« Rwanda 1994, La Couleur d’un génocide »: recueil de témoignages sur les massacres de Tutsi

« Rwanda 1994, la couleur d’un génocide », est un livre qui rassemble des témoignages sur les massacres clandestins de Tutsis jusqu’au génocide de 1994.

L’ouvrage est l’oeuvre de Bideri Diogène, principal conseiller juridique de la Commission nationale de lutte contre le génocide (CNLG) publié en mai dernier par les éditions l’Harmattan basée à Paris.

Le livre retrace les témoignages des membres d’une famille ayant survécu au génocide perpétré contre les Tutsi en 1994 au Rwanda. Il revient sur les témoignages de l’auteur lui même, ceux d’autres victimes pour définir ce qu’il qualifie « de crime des crimes ».

Pour son auteur, Bideri Diogène, écrire sur l’histoire du génocide contre les Tutsi est un outil puissant qui mérite d’être préservé pour montrer la méchanceté des massacres commis contre ces derniers, afin que cette histoire puisse servir de leçon aux jeunes afin que ce que de telles atrocités ne se reproduisent plus.

M. Bideri a quitté le Rwanda en 1993, peu avant, le génocide perpétré contre les Tutsi et qui a coûté la vie à six membres de sa famille dont quatre frères et sœurs et leurs deux parents.

Absent lors des faits, il raconte comment ces derniers ont été brutalement massacrés et revient sur le récit des membres de sa famille qui ont survécu.

Le titre, « La Couleur d’un génocide », qui se traduit en anglais par « the colour of genocide » ne signifie pas la couleur ordinaire comme le rouge, le noir ou le blanc, mais décrit plutôt la méchanceté du génocide contre les Tutsi.

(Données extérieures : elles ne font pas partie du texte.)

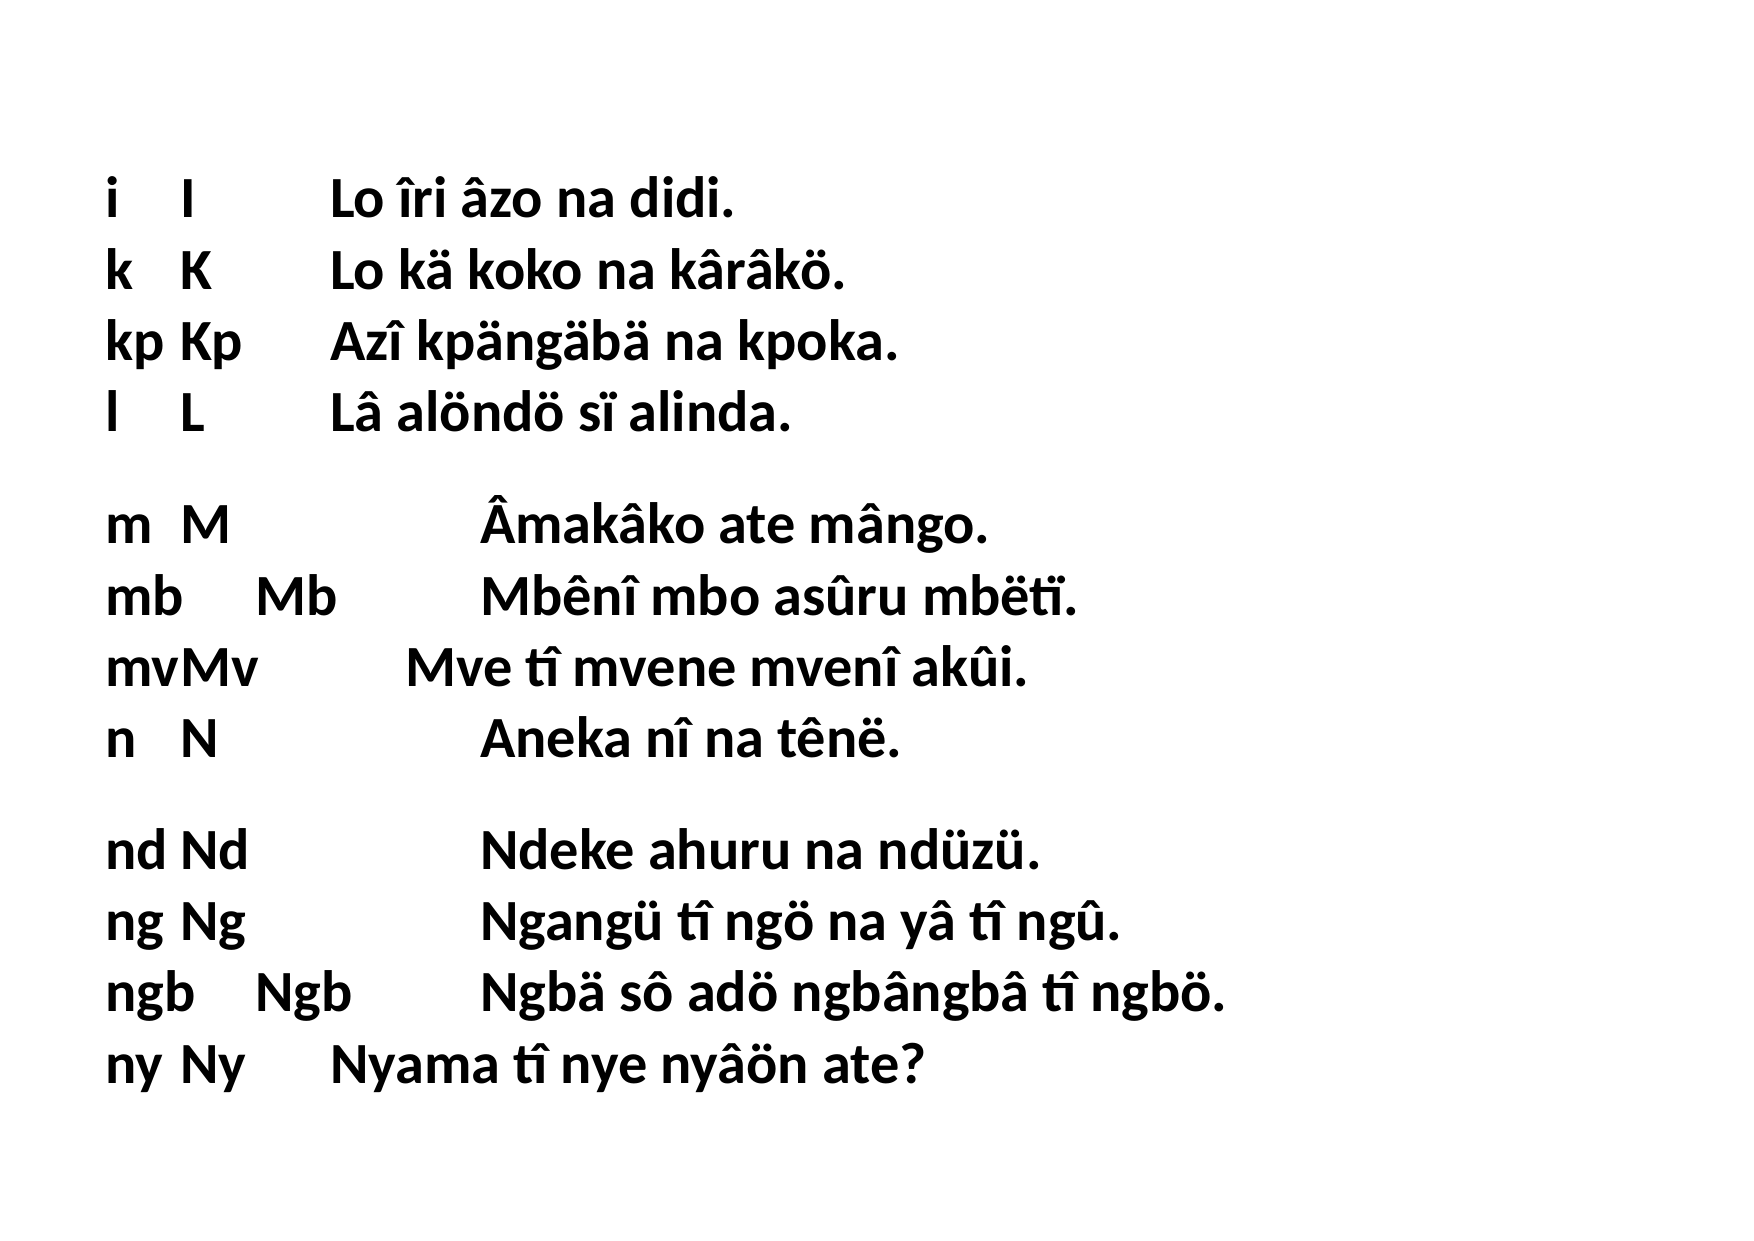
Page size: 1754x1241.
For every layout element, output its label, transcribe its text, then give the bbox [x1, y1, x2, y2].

text n N Aneka nî na tênë. [105, 701, 1664, 772]
text i I Lo îri âzo na didi. [105, 161, 1664, 232]
text k K Lo kä koko na kârâkö. [105, 232, 1664, 304]
text m M Âmakâko ate mângo. [105, 487, 1664, 558]
text nd Nd Ndeke ahuru na ndüzü. [105, 813, 1664, 884]
text mb Mb Mbênî mbo asûru mbëtï. [105, 558, 1664, 629]
text mv Mv Mve tî mvene mvenî akûi. [105, 629, 1664, 701]
text ng Ng Ngangü tî ngö na yâ tî ngû. [105, 884, 1664, 955]
text ny Ny Nyama tî nye nyâön ate? [105, 1026, 1664, 1098]
text l L Lâ alöndö sï alinda. [105, 375, 1664, 446]
text ngb Ngb Ngbä sô adö ngbângbâ tî ngbö. [105, 955, 1664, 1026]
text kp Kp Azî kpängäbä na kpoka. [105, 304, 1664, 375]
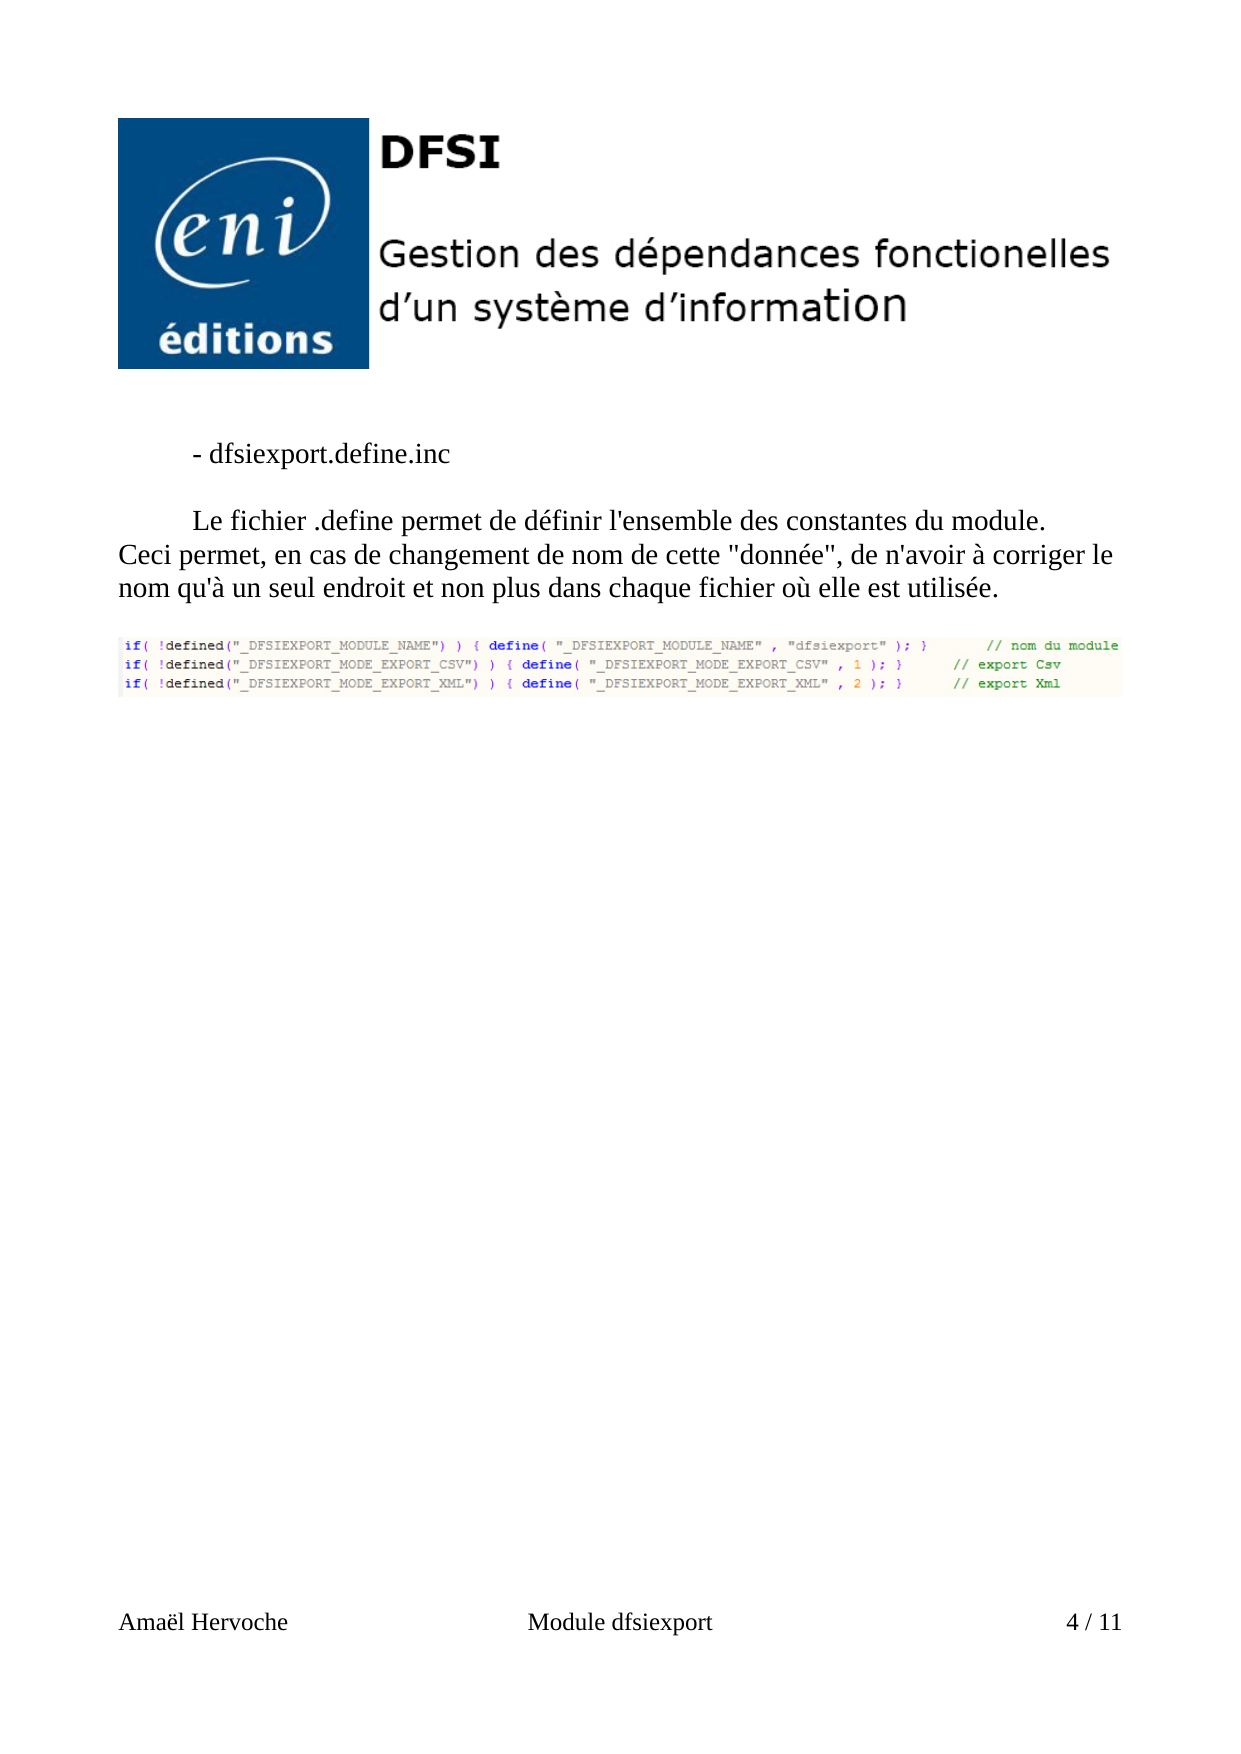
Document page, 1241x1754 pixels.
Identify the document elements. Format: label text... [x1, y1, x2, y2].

text - dfsiexport.define.inc [118, 436, 1122, 470]
picture [118, 118, 1123, 369]
picture [118, 637, 1123, 697]
text Ceci permet, en cas de changement de nom de cette "donnée", de n'avoir à corriger le nom qu'à un seul endroit et non plus dans chaque fichier où elle est utilisée. [118, 537, 1122, 604]
text Le fichier .define permet de définir l'ensemble des constantes du module. [118, 503, 1122, 537]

« Ce que je voulais dire, c’est que le génocide lui-même est quelque chose d’étrange. La couleur en kinyarwanda signifie Ibara, ce qui signifie aussi une grande calamité, c’est quelque chose qui a coûté la vie des gens qui n’ont pas été malades, et qui n’est jamais oublié dans l’histoire de l’humanité », soutient Bideri Diogène précisant que « je sais tout sur la mort de mes parents, de mes frères et sœurs, car certains de leurs meurtriers m’ont tout raconté ».

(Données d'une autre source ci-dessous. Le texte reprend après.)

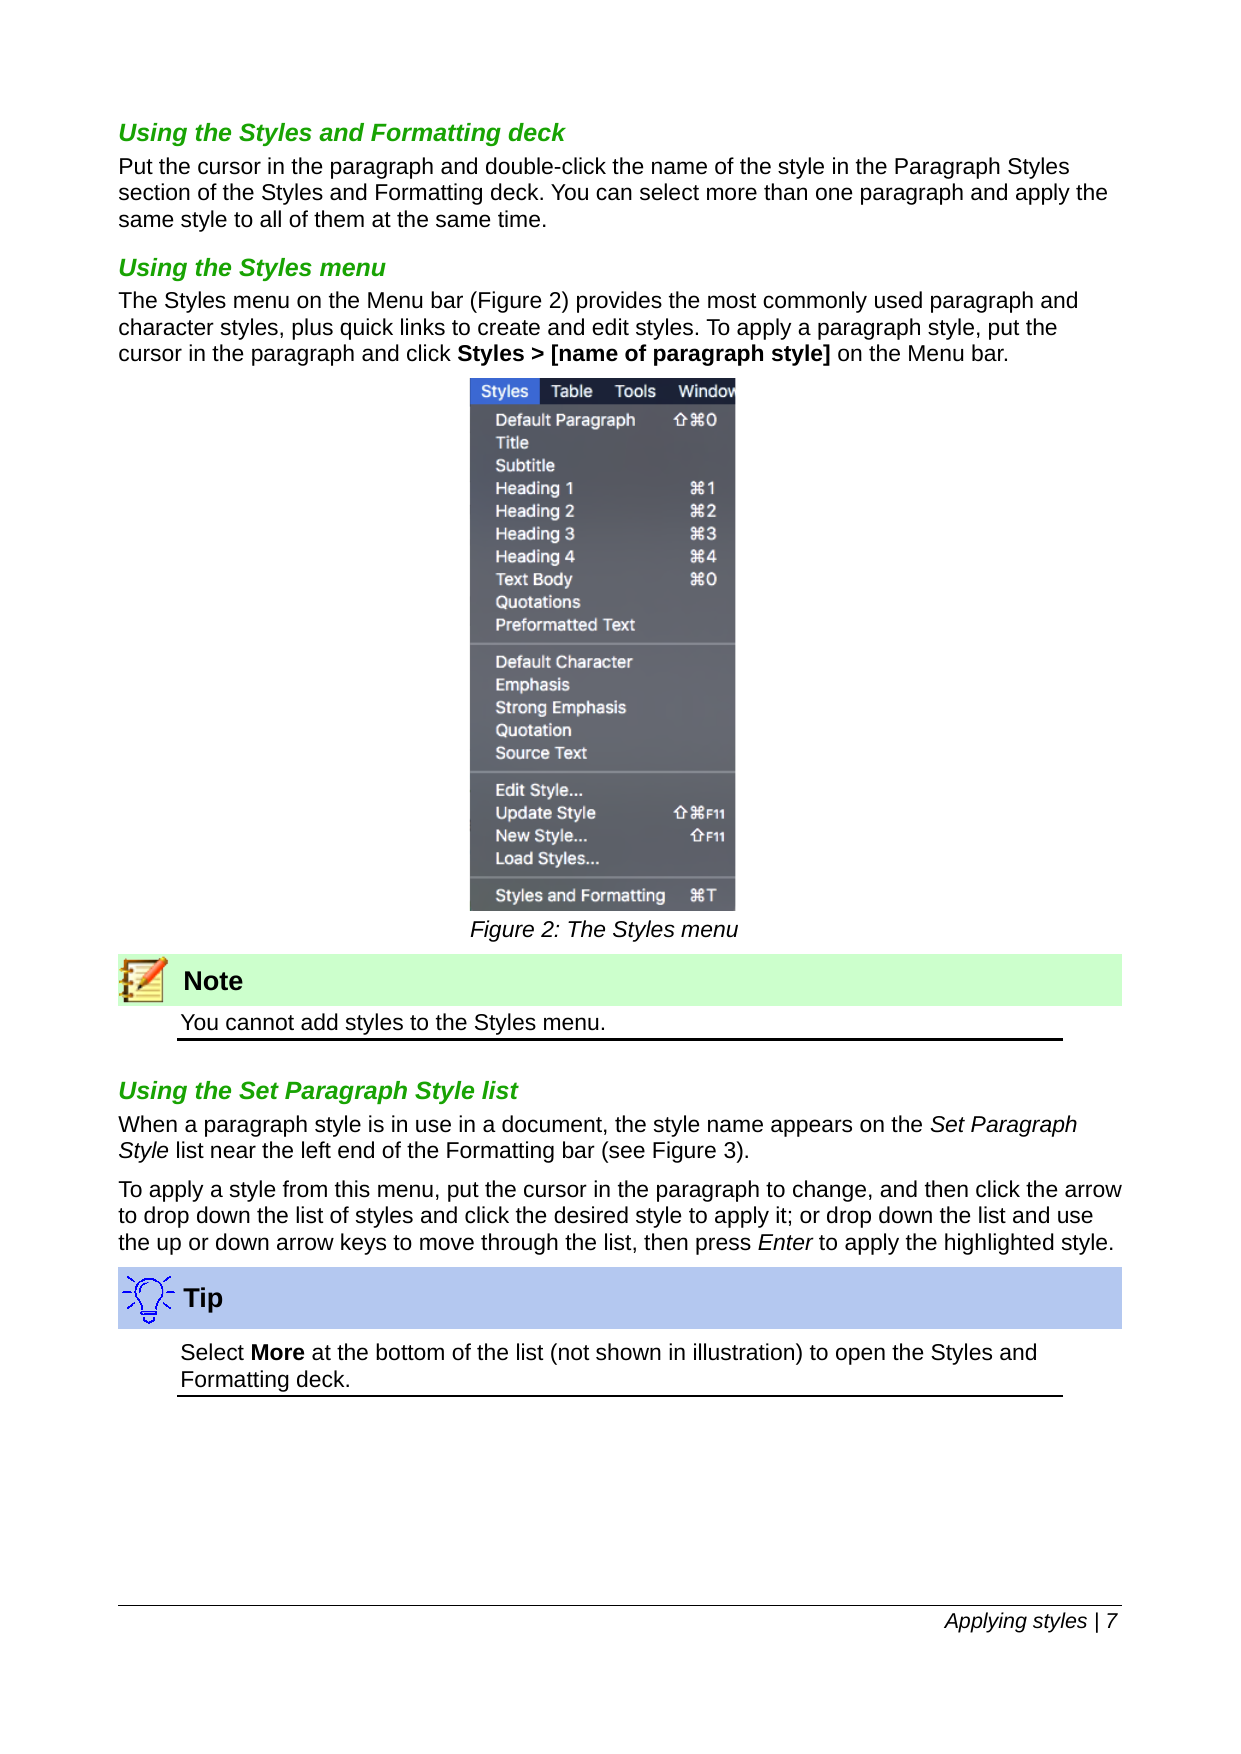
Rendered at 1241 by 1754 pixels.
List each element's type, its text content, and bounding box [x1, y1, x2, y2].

text When a paragraph style is in use in a document, the style name appears on the Set Paragraph Style list near the left end of the Formatting bar (see Figure 3). [118, 1111, 1122, 1163]
text Put the cursor in the paragraph and double-click the name of the style in the Paragraph Styles section of the Styles and Formatting deck. You can select more than one paragraph and apply the same style to all of them at the same time. [118, 153, 1122, 232]
picture [119, 955, 170, 1006]
subtitle Note [118, 954, 1122, 1006]
text The Styles menu on the Menu bar (Figure 2) provides the most commonly used paragraph and character styles, plus quick links to create and edit styles. To apply a paragraph style, put the cursor in the paragraph and click Styles > [name of paragraph style] on the Menu bar. [118, 287, 1122, 366]
text Select More at the bottom of the list (not shown in illustration) to open the Styles and Formatting deck. [177, 1336, 1063, 1395]
text You cannot add styles to the Styles menu. [177, 1006, 1063, 1038]
subtitle Using the Set Paragraph Style list [118, 1076, 1122, 1105]
subtitle Using the Styles menu [118, 252, 1122, 281]
text Figure 2: The Styles menu [470, 916, 771, 942]
subtitle Using the Styles and Formatting deck [118, 118, 1122, 147]
text To apply a style from this menu, put the cursor in the paragraph to change, and then click the arrow to drop down the list of styles and click the desired style to apply it; or drop down the list and use the up or down arrow keys to move through the list, then press Enter to apply the highlighted style. [118, 1176, 1122, 1255]
picture [469, 378, 736, 911]
subtitle Tip [118, 1267, 1122, 1329]
picture [119, 1268, 179, 1328]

« Mes parents ont été massacrés à Gisenyi, dans le centre-ville. Ils les ont abattus à l’aide d’une grenade », raconte-t-il.

Bideri parle aussi de sa sœur qui habitait au moment des faits à Kiyovu à Kigali et qui avait reçu une balle de la part des soldats. Heureusement pour elle, la balle a touché son épaule et ses bourreaux l’ont jetée dans une décharge croyant qu’elle était morte. Plus tard, elle s’est rendu compte que des chiens mangeaient des cadavres et s’est réfugiée au Comité international de la Croix-Rouge (CICR), d’où elle a survécu.

Né dans l’ancienne commune de Mukingo, actuel secteur de Busogo dans le district de Musanze, Bideri est l’aîné de sa famille. Il se souvient encore de son père qui lui avait raconté comment les Tutsi ont été persécutés à partir de 1959.

Il se souvient par exemple de sa détention à la prison de Ruhengeri en 1963. Il se souvient aussi de certaines zones où des Tutsi ont été tués et de comment, ils ont été persécutés à Bugesera et d’autres zones où des massacres en série contre des Tutsi ont été perpétrés entre 1962 et 1973.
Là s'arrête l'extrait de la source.